| Limb landmark coordinates |
※

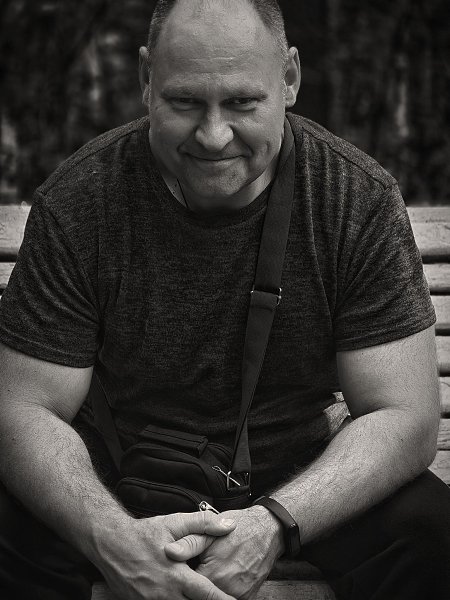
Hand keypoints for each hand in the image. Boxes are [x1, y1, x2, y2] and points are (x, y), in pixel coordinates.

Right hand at [95, 511, 236, 599]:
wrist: (111, 544)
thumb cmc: (145, 533)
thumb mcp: (175, 523)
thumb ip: (204, 523)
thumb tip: (229, 525)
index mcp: (177, 575)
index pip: (207, 594)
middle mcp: (165, 594)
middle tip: (220, 597)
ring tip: (197, 596)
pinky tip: (179, 597)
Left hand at [165, 506, 283, 599]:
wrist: (267, 530)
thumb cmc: (239, 529)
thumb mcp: (210, 532)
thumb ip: (188, 544)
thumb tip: (168, 551)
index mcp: (213, 573)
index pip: (189, 588)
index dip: (183, 580)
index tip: (180, 575)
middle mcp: (227, 588)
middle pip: (202, 595)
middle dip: (196, 586)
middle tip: (197, 571)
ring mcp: (240, 594)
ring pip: (216, 598)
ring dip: (210, 589)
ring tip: (212, 571)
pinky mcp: (249, 596)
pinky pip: (231, 599)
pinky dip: (223, 591)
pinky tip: (221, 579)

※

| TO DO |
Word for word, write out each of the records, but not the pictures.

| WRITTEN RESPONSE |
Hand keypoints for each hand in the image. Boxes are [x1, y1, x2, y2] and points are (x, y), in pixel coordinates.

Right hand at [95, 511, 236, 599]:
wrist: (111, 544)
thumb cmc: (145, 533)
thumb mcp: (175, 523)
thumb ip: (204, 523)
thumb tip: (229, 525)
index mcp: (177, 575)
index pip: (207, 594)
middle mcp: (165, 594)
middle tip: (220, 597)
ring tip: (197, 596)
pinky tip: (179, 597)
Left hand at [165, 506, 283, 599]:
wrist: (267, 530)
thumb cmc: (239, 529)
thumb mcp: (210, 532)
thumb ip: (188, 544)
thumb tip: (168, 551)
index mcp: (213, 573)
index pip: (189, 588)
index dip: (183, 580)
index tip: (180, 575)
middle mcp: (227, 588)
middle pip: (202, 595)
middle dip: (196, 586)
middle tip: (197, 571)
ring mcp: (240, 594)
ring pip: (216, 598)
ring dip: (210, 589)
ring tip: (212, 571)
pinky mcp: (249, 596)
pinky pip: (231, 599)
pinky dip: (223, 591)
pinky tip: (221, 579)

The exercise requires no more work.